9.5.4 Policy Iteration
Policy iteration starts with a policy and iteratively improves it. It starts with an arbitrary policy π0 (an approximation to the optimal policy works best) and carries out the following steps starting from i=0.
- Policy evaluation: determine Vπi(S). The definition of Vπ is a set of |S| linear equations in |S| unknowns. The unknowns are the values of Vπi(S). There is an equation for each state. These equations can be solved by a linear equation solution method (such as Gaussian elimination) or they can be solved iteratively.
- Policy improvement: choose πi+1(s)= argmaxa Qπi(s,a), where the Q-value can be obtained from V using Equation (9.5.1). To detect when the algorithm has converged, it should only change the policy if the new action for some state improves the expected value; that is, it should set πi+1(s) to be πi(s) if πi(s) is one of the actions that maximizes Qπi(s,a).
- Stop if there is no change in the policy - that is, if πi+1=πi - otherwise increment i and repeat.
2: Inputs
3: S is the set of all states
4: A is the set of all actions
5: P is state transition function specifying P(s'|s,a)

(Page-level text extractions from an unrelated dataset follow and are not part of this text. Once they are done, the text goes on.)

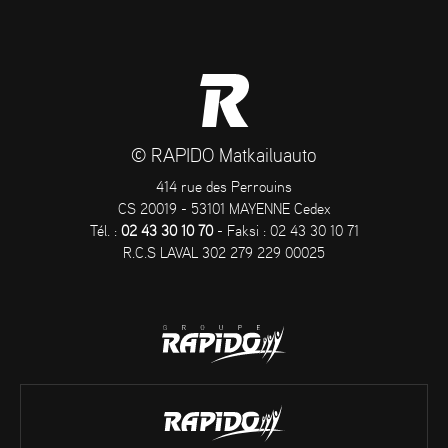
© RAPIDO Matkailuauto
414 rue des Perrouins
CS 20019 - 53101 MAYENNE Cedex
Tél. :
02 43 30 10 70
- Faksi : 02 43 30 10 71
R.C.S LAVAL 302 279 229 00025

6: R is a reward function R(s,a,s')
7: Output
8: optimal policy π
9: Local
10: action array π[S]
11: Boolean variable noChange
12: real array V[S]
13: set π arbitrarily
14: repeat
15: noChange ←true
16: Solve V[s] = ∑s'∈S P(s'|s,π[s])(R(s,a,s')+γV[s'])
17: for each s∈S do
18: Let QBest=V[s]
19: for each a ∈A do
20: Let Qsa=∑s'∈S P(s'|s,a)(R(s,a,s')+γV[s'])
21: if (Qsa > QBest) then
22: π[s]←a
23: QBest ←Qsa
24: noChange ←false
25: until noChange
26: return π
The algorithm is shown in Figure 9.16. Note that it only keeps the latest policy and notices if it has changed. This algorithm always halts, usually in a small number of iterations. Unfortunately, solving the set of linear equations is often time consuming.
A variant of policy iteration, called modified policy iteration, is obtained by noticing that the agent is not required to evaluate the policy to improve it; it can just carry out a number of backup steps [using Equation (9.5.1)] and then do an improvement.
The idea behind policy iteration is also useful for systems that are too big to be represented directly as MDPs. Suppose a controller has some parameters that can be varied. An estimate of the derivative of the cumulative discounted reward of a parameter a in some context s, which corresponds to the derivative of Q(a,s), can be used to improve the parameter. Such an iteratively improving controller can get into a local maximum that is not a global maximum. Policy iteration for MDPs does not result in non-optimal local maxima, because it is possible to improve an action for a state without affecting other states, whereas updating parameters can affect many states at once.